Treine seu corpo inteiro com exercícios compostos.
Exercícios compostos são quaisquer movimentos que envolvem o uso de duas ou mais articulações e trabalham vários grupos musculares ao mesmo tempo. Embora muitas vezes as pessoas pensem que precisam isolar cada músculo com um exercício específico, esse não é o caso. Exercícios compostos queimam muito mais calorias do que isolamentos, escreve Rachel Cosgrove, personal trainer e co-fundadora da Results Fitness em Santa Monica. Aderindo aos compostos também economiza tempo. Por exemplo, você pode treinar seus quadríceps com extensões de pernas, isquiotibiais com pernas flexionadas, suas panturrilhas com panturrilha, seus glúteos com pontes e seu núcleo com abdominais. Alternativamente, você poderia fazer um agachamento de barra e trabalhar todos eles ao mesmo tempo.
Categorias de movimento
A melhor maneira de ver exercícios compostos é agrupá-los em categorias, dependendo de quais movimentos musculares eles exigem. Existem seis categorias básicas de exercícios compostos.

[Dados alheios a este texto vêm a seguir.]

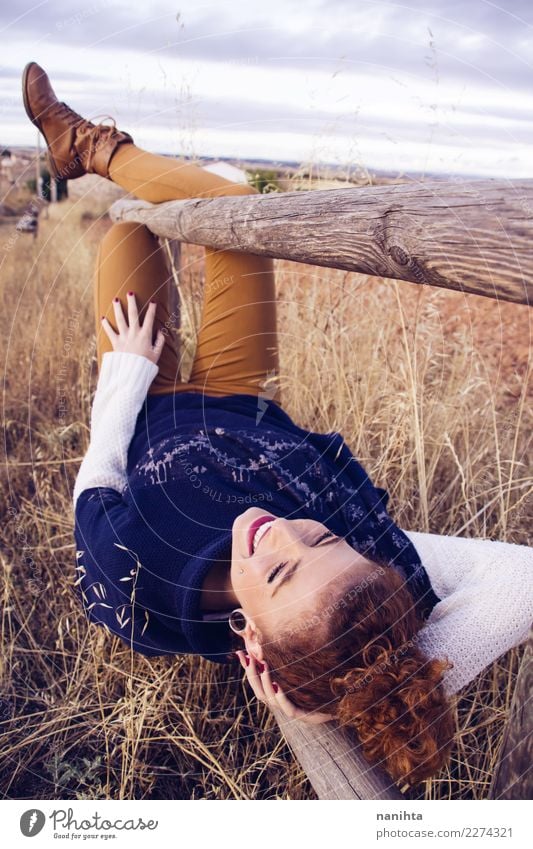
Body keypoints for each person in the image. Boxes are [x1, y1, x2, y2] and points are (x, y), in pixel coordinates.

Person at [22, 62, 533, 789]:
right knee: (231, 200)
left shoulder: (136, 574)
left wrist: (130, 370)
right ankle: (88, 146)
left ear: (252, 642)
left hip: (146, 398)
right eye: (322, 536)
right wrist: (383, 685)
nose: (281, 527)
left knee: (126, 231)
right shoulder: (365, 588)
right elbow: (525, 577)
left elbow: (97, 476)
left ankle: (84, 151)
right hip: (238, 399)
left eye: (278, 568)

Eles incluem agachamentos, deadlifts (pegando peso no chão), empurrões verticais onde você levanta um peso acima da cabeça, puxões verticais como chinups ou pulldowns, empurrões horizontais como o supino horizontal e puxões horizontais, como haltere, barra ou cabo linhas.
Horário de treino
Como exercícios compostos trabalham vários grupos musculares e articulações simultaneamente, eles são eficazes como parte de uma rotina de corpo inteiro que envolve o treinamento de cada grupo muscular principal em cada sessão. Exercícios de corpo inteiro queimam mais calorias do que treinos divididos em partes do corpo, observa Cosgrove. Você precisa ter cuidado para não exagerar. Treinar muito freqüentemente ou fazer muito em cada sessão pode levar a fadiga e lesões. Portanto, mantenha um exercício de cada categoria de movimento por sessão e deixe pelo menos 48 horas entre os treinos.
Conjuntos e Reps
A velha idéia de que para ficar magra e queimar gordura você precisa usar pesos leves para conjuntos de repetição ultra-alta é completamente falsa. A verdadeira chave é a intensidade - quanto mais você trabalha, mais forte fica e mais calorias queima. Molly Galbraith, formadora e fundadora da Girls Gone Strong, recomenda manter os seus representantes relativamente baixos em movimentos compostos. Para seus levantamentos principais, como agachamentos e deadlifts, faça entre dois e seis repetições por série e cinco para os representantes 10 para todo o resto.
Progressão e Variação
Procure adicionar um pouco de peso extra ou faça mais uma ou duas repetições toda vez que treinar. Se você tiver três sessões seguidas em que você luta para progredir e não pode aumentar seu peso ou fazer repetições extras, troque o exercício para outro similar. Agachamentos nas costas poderiam substituir os agachamentos frontais, enquanto supinos poderiam substituir prensas com halteres ou linhas de barra poderiam substituir linhas de cabos. Você pode adicionar um ou dois exercícios de isolamento por sessão para o seu abs, bíceps, tríceps ou panturrilhas, mas você precisa ganhá-los escreve Shanks. Coloque o esforço em seus movimentos compostos e só realize isolamentos se você tiver energia suficiente. Se você trabalhou duro o suficiente, é provável que você não vá.